Another technique is to screen-capture and use image-processing software to change all the black background colour to white, but since foreground colours are generally chosen with a black background in mind (ie they are pale), and O's antialiasing routines fade to black, the result is horrible, like this.
So what we need to do is an inversion operation on the colours to maintain
their relative intensities, but then we get a weird negative-like molecule.
You could deliberately draw the molecule in negative colours to start with
so that they come out right later, but this is kind of a pain, and the colours are never quite right, like this.
But luckily, most IP programs have a hue-rotate function that will invert the colours
again, whilst leaving the grey scale intact.
You're probably getting restless by now, but I think it was useful to explain the above.

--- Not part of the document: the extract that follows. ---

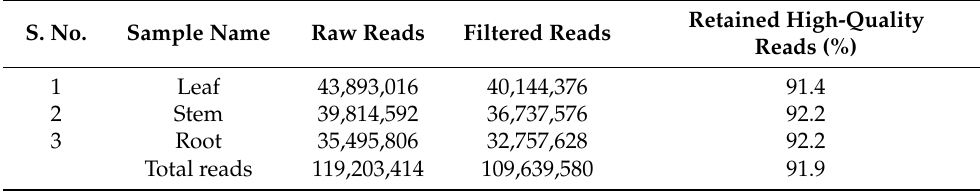
Table 1. Total raw and filtered reads generated for leaf, stem, and root tissues of A. glauca . S. No.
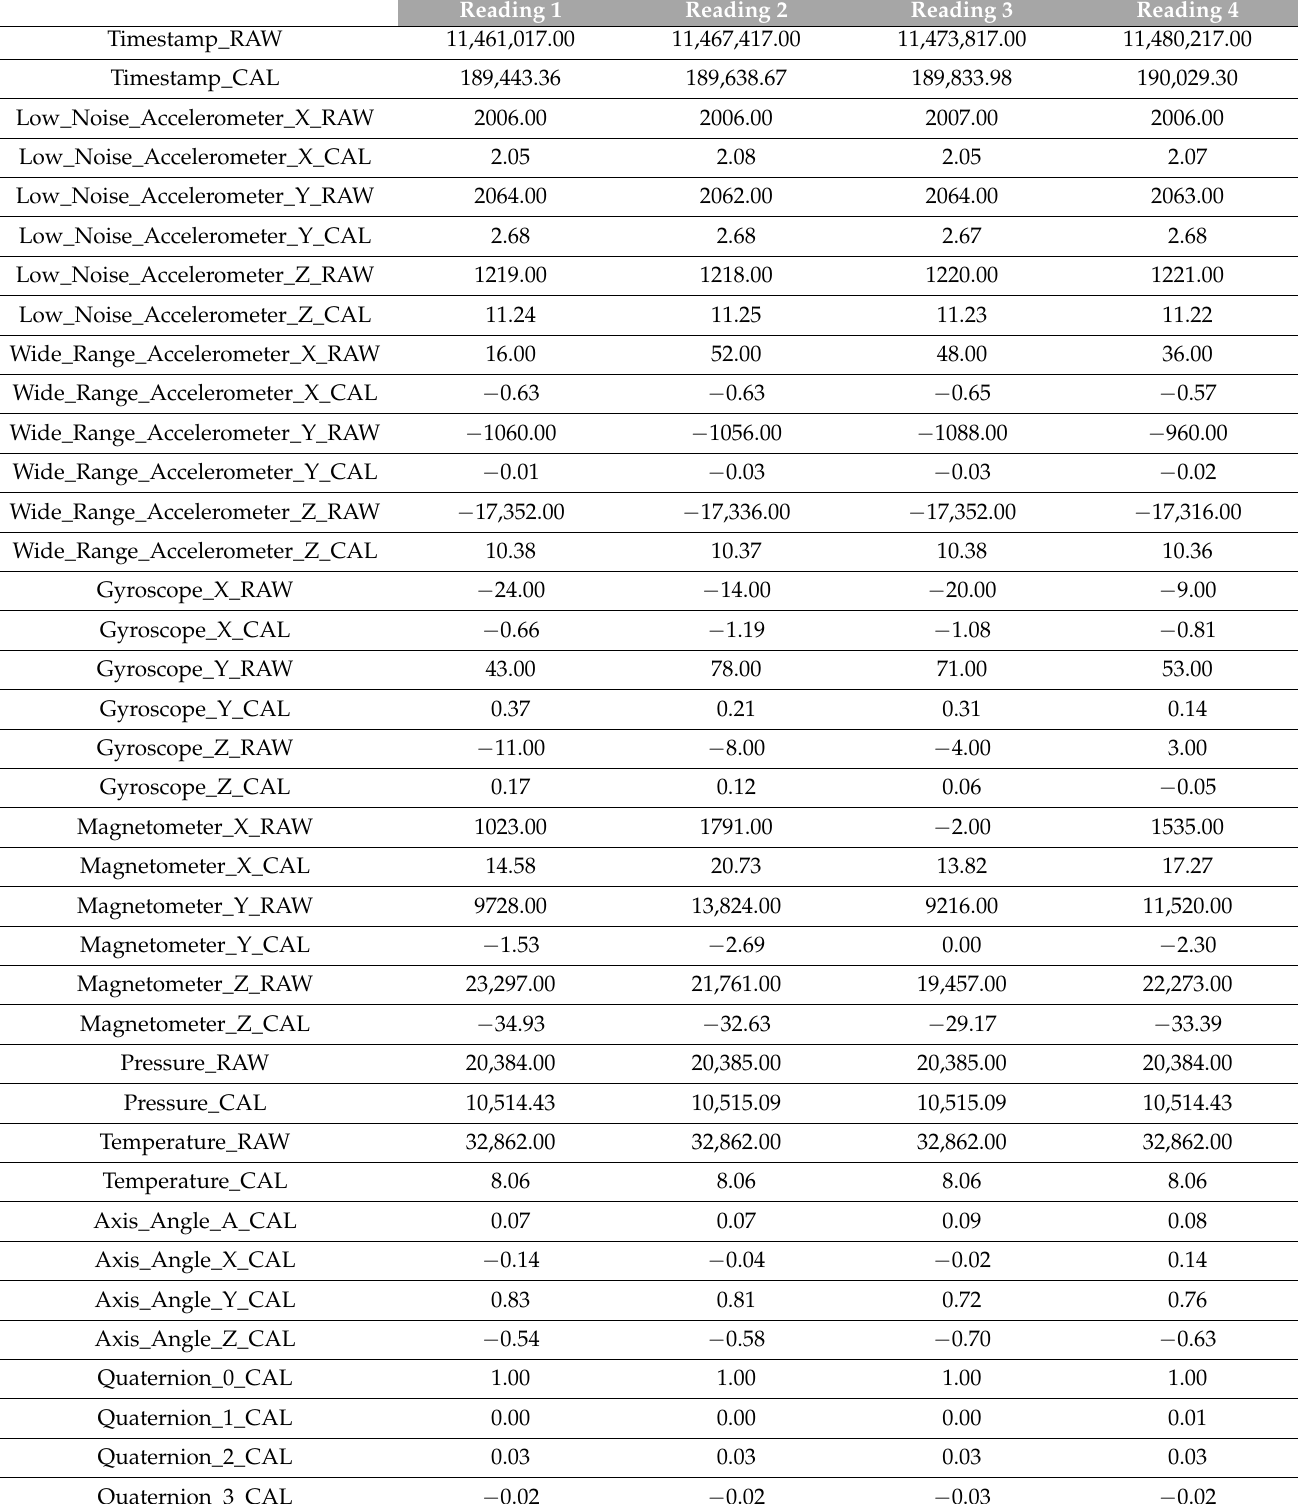
Table 1. Sample reading of data returned from the inertial measurement unit (IMU). Accelerometer values are in metres per second squared (m/s 2 ), the gyroscope returns degrees per second ( ◦ /s) and the magnetometer provides flux (cgs)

Anyway, this is how I made the image above :
I set up O in the normal way for viewing, and the screen was captured.
I cropped and lassoed away distracting density fragments, and
then perfomed an invert operation and used the HUE
command to rotate the colours 180 degrees, so that they were back to normal
except for the background, which is now white.
I then set down the saturation of the yellows to get more easily
printed greyish carbons, increased the contrast slightly, and printed.
Using The GIMP,
I can convert my working O view in a decent overhead like this in a couple of minutes. The principles are the same for PhotoShop and other IP programs,
but the functions may be harder to find.
The sequence in The GIMP is as follows :
(Run on 'gere' if you are at BMC in Uppsala, and
use right-mouse within an image window to get the menu)
% gimp
Xtns-->ScreenShot {captures whole O window}
Tools-->Crop {crops out desired area}
Image-->Colors-->Invert {turns black background white}
Image-->Colors-->HueSaturation (click Master, Hue=180, OK) {restores other colours}
Image-->Colors-->HueSaturation (click Red, Saturation=-60, OK) {desaturates yellow}
Image-->Colors-->BrightnessContrast (drag contrast up) {gives denser printing}
Image-->Indexed {reduces RGB colours to indexed for gif output}
File-->SaveAs (myfile.gif) {saves to gif file}
% netscape (OpenFile myfile.gif, then print) {The safest way to print at BMC}
Voilà.
You can even print directly from The GIMP.
To speed up the invert and hue operations at BMC, try the script under :
ScriptFu-->MRH-->Oflip
Another tip :
To get nice fat bonds without resorting to sketch, you can draw the object
twice, and scale up so that the area you are interested in fills the whole
window (since scaling down later also scales down the width of the bonds).
However, this technique also fattens up electron-density vectors, which can
then look ugly.
Photoshop :
(a contribution from Edward Berry)
For those who haven't switched completely to open-source programs,
and have Adobe Photoshop more readily available than Gimp,
the photoshop instructions are:
1. Image:adjust:Invert (or control-I)
2. Image:adjust:Hue/Saturation (or ctrl-U)
and type 180 in the first box HUE
(the order of these two steps is irrelevant)
This method is not ideal for rendered spheres and cylinder like
sketch-stick and sketch-cpk, because the light highlights at the
center of the sufaces come out dark.